▶ [WORK ORDER]: Would you please copy each line below that includes the string "Right"?
##### SOURCE DATA
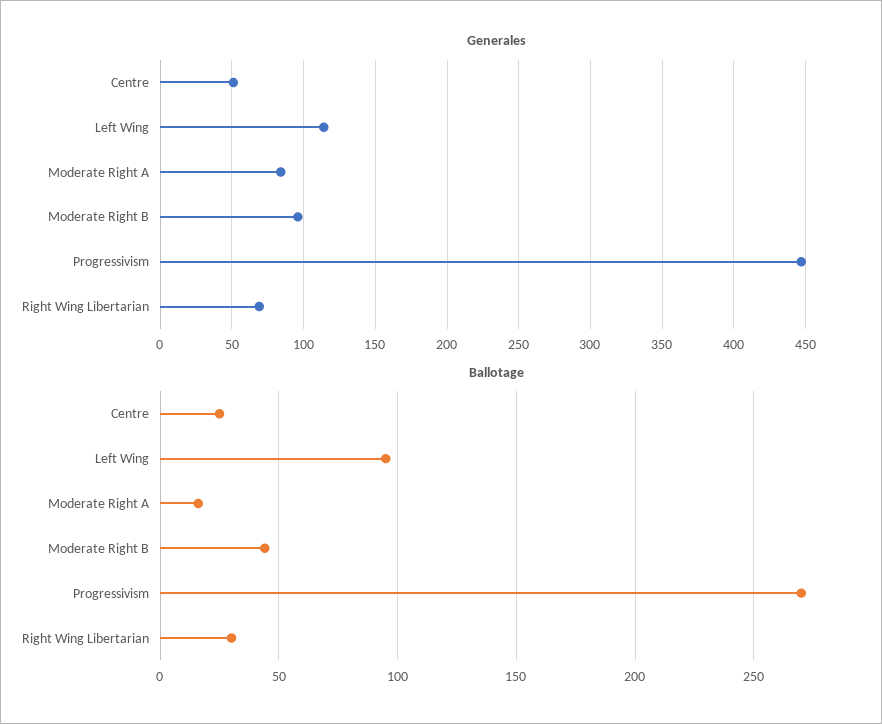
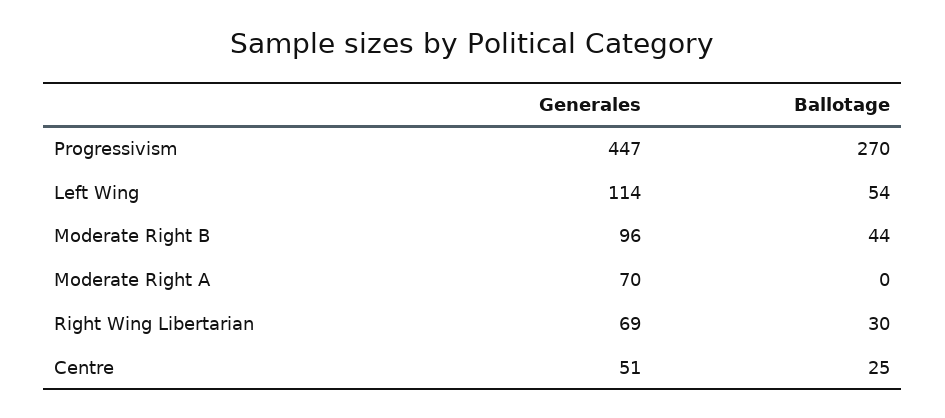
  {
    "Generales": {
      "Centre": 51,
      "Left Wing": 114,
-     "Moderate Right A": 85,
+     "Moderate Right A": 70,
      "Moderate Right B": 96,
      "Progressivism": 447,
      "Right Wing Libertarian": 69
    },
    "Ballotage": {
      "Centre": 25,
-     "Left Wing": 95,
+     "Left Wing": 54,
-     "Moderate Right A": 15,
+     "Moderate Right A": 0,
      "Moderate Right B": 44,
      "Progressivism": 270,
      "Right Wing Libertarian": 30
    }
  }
##########
▶ [YOUR RESPONSE]:
-     "Moderate Right A": 85,
+     "Moderate Right A": 70,
      "Moderate Right B": 96,
      "Right Wing Libertarian": 69
-     "Moderate Right A": 15,
+     "Moderate Right A": 0,
      "Moderate Right B": 44,
      "Right Wing Libertarian": 30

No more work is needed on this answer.